While some fans focused more on jeering the Astros than supporting their own teams—and paid for Astros merch to defile—Houston has simply continued to win. In addition to the team’s streak of reaching the playoffs, the Astros’ four consecutive trips to the League Championship Series is an achievement that’s only been matched four previous times in MLB history. If the Astros return to the ALCS this year, they’ll be the third team to accomplish a streak of that length.

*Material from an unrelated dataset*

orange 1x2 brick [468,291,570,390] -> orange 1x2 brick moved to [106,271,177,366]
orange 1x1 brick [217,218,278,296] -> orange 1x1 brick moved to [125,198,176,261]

In the end, however, rings mean more than pennants. The Astros of recent years won’t be considered a dynasty without multiple World Series wins, especially with 2017’s trophy stained by scandal. Despite a season full of superlatives, the team has slumped down the stretch and will need to find a spark to overcome American League rivals and whichever team emerges from the stacked National League, where both the Dodgers and the Giants have won more games, hit more home runs, and posted better pitching stats than the Astros. If the Astros survive baseball’s postseason gauntlet and emerge champions again, it’ll be the sweetest moment yet in a half-decade of success, and fans in Houston should be damn proud.